# GOAL OF THE EXERCISE
Copy each of the following lines without any change.
--- Begin RECORDS SHOWN ---
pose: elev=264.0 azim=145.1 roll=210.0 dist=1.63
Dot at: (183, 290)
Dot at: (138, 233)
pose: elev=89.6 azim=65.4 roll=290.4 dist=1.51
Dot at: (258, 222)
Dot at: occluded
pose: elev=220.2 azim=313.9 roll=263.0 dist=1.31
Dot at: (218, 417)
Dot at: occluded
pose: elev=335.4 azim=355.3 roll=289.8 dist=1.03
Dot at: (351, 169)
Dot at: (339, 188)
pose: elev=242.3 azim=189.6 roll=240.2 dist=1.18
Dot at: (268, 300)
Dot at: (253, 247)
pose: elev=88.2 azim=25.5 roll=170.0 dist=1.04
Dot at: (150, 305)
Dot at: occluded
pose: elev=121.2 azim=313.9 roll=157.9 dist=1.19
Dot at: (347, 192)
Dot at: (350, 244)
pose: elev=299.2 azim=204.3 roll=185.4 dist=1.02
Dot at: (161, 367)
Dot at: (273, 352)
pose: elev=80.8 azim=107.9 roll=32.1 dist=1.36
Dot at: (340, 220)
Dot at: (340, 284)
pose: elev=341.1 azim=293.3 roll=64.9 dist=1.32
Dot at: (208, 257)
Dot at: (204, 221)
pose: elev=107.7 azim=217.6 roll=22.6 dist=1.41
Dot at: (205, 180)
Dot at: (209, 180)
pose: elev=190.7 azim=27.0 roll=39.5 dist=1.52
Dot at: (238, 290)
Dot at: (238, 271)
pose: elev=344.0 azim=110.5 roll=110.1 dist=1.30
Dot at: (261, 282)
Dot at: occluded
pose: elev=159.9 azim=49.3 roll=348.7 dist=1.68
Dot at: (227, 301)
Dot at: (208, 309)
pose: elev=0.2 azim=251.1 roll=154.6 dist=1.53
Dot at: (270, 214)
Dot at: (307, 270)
--- End RECORDS SHOWN ---
# RESULT BELOW
pose: elev=264.0 azim=145.1 roll=210.0 dist=1.63
Dot at: (183, 290)
Dot at: (138, 233)
pose: elev=89.6 azim=65.4 roll=290.4 dist=1.51
Dot at: (258, 222)
Dot at: occluded
pose: elev=220.2 azim=313.9 roll=263.0 dist=1.31
Dot at: (218, 417)
Dot at: occluded
pose: elev=335.4 azim=355.3 roll=289.8 dist=1.03
Dot at: (351, 169)
Dot at: (339, 188)
pose: elev=242.3 azim=189.6 roll=240.2 dist=1.18
Dot at: (268, 300)
Dot at: (253, 247)
pose: elev=88.2 azim=25.5 roll=170.0 dist=1.04
Dot at: (150, 305)
Dot at: occluded
pose: elev=121.2 azim=313.9 roll=157.9 dist=1.19
Dot at: (347, 192)
Dot at: (350, 244)
pose: elev=299.2 azim=204.3 roll=185.4 dist=1.02
Dot at: (161, 367)
Dot at: (273, 352)
pose: elev=80.8 azim=107.9 roll=32.1 dist=1.36
Dot at: (340, 220)
Dot at: (340, 284)
pose: elev=341.1 azim=293.3 roll=64.9 dist=1.32
Dot at: (208, 257)
Dot at: (204, 221)
pose: elev=107.7 azim=217.6 roll=22.6 dist=1.41
Dot at: (205, 180)
Dot at: (209, 180)
pose: elev=190.7 azim=27.0 roll=39.5 dist=1.52
Dot at: (238, 290)
Dot at: (238, 271)
pose: elev=344.0 azim=110.5 roll=110.1 dist=1.30
Dot at: (261, 282)
Dot at: occluded
pose: elev=159.9 azim=49.3 roll=348.7 dist=1.68
Dot at: (227, 301)
Dot at: (208, 309)
pose: elev=0.2 azim=251.1 roll=154.6 dist=1.53
Dot at: (270, 214)
Dot at: (307, 270)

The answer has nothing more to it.